[Excerpted text]
------
From: Anthropological Linguistics
Volume 54, Number 3, Fall 2012
pp. 203-260 | 10.1353/anl.2012.0017



The Uto-Aztecan language family figures prominently in research on early agriculture in western North America. A central issue is the role that the members of the Proto-Uto-Aztecan speech community might have played in the diffusion of maize agriculture from Mesoamerica to the southwestern United States. Key to addressing this issue is determining whether an agricultural lexicon can be reconstructed for Proto-Uto-Aztecan, but despite several comparative studies of the agricultural lexica of the Uto-Aztecan languages, consensus remains elusive. A detailed reanalysis of these lexica indicates that an agriculture-related vocabulary can be reconstructed only for Proto-Southern Uto-Aztecan, supporting the conclusion that maize agriculture entered the Uto-Aztecan world after the division of the Proto-Uto-Aztecan speech community into southern and northern branches. Additional lexical and biogeographical data suggest that the Proto-Southern Uto-Aztecan speech community was located near the modern Arizona-Sonora border when its members began cultivating maize, a development that may have occurred around four thousand years ago, when the earliest evidence of maize agriculture appears in the archaeological record of the North American Southwest.
------
[Data]

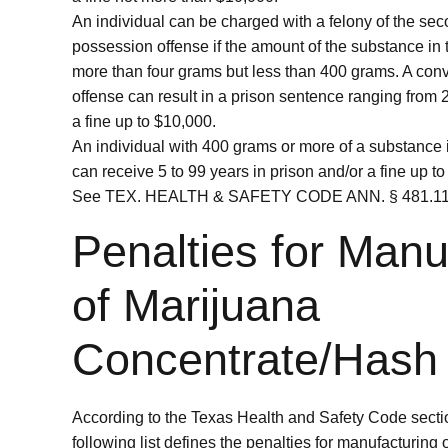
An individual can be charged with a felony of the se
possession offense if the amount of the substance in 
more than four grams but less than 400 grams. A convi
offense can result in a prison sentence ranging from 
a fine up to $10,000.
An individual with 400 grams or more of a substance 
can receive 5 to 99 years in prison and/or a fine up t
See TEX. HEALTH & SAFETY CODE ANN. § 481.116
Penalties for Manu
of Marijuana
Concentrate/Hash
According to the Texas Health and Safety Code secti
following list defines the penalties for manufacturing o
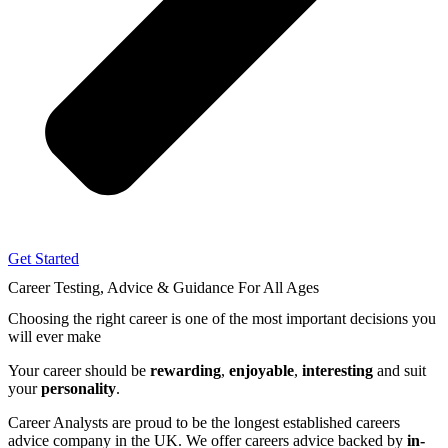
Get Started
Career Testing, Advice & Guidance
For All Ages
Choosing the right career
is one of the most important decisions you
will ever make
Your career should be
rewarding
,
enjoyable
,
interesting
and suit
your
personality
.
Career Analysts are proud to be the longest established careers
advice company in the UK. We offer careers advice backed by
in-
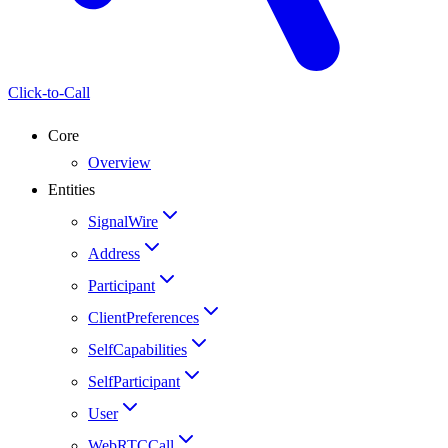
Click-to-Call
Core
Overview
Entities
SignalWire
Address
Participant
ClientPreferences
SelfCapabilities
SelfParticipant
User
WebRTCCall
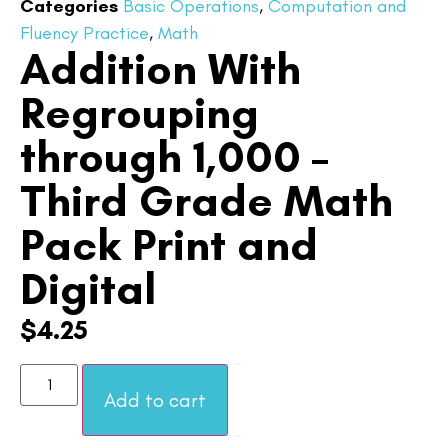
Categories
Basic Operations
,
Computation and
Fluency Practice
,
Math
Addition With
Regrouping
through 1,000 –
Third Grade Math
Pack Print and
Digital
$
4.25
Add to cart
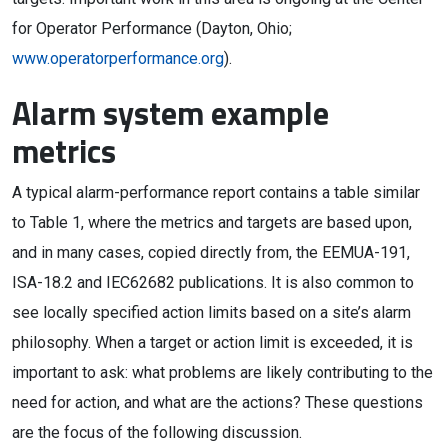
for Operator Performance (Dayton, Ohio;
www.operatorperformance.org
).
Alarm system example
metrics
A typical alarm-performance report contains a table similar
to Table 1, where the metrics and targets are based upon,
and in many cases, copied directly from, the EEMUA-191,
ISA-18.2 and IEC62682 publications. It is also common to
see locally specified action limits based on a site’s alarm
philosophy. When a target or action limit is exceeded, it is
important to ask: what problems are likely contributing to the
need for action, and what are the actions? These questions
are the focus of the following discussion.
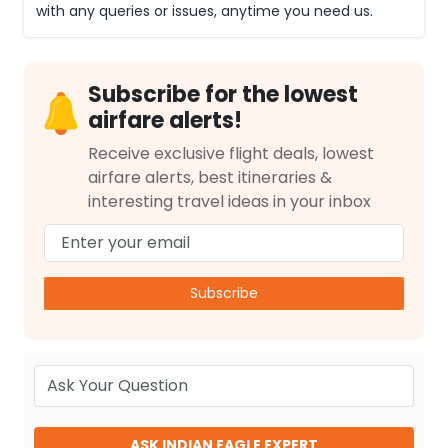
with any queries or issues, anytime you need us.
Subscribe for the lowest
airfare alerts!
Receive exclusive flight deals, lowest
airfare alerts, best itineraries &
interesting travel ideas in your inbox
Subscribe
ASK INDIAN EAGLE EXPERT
------
[Tasks to carry out]
A) According to the Uto-Aztecan excerpt, where was the Proto-Southern Uto-Aztecan speech community located when its members began cultivating maize?
B) Using the Uto-Aztecan excerpt, explain why it concludes that maize agriculture entered the Uto-Aztecan world only after the Proto-Uto-Aztecan speech community split into southern and northern branches.

[Answers by item number]
A) Near the modern Arizona-Sonora border.

B) A detailed reanalysis of the agricultural lexica shows that an agriculture-related vocabulary can be reconstructed only for Proto-Southern Uto-Aztecan, not for Proto-Uto-Aztecan. That restriction supports the conclusion that maize agriculture arrived after the division into southern and northern branches.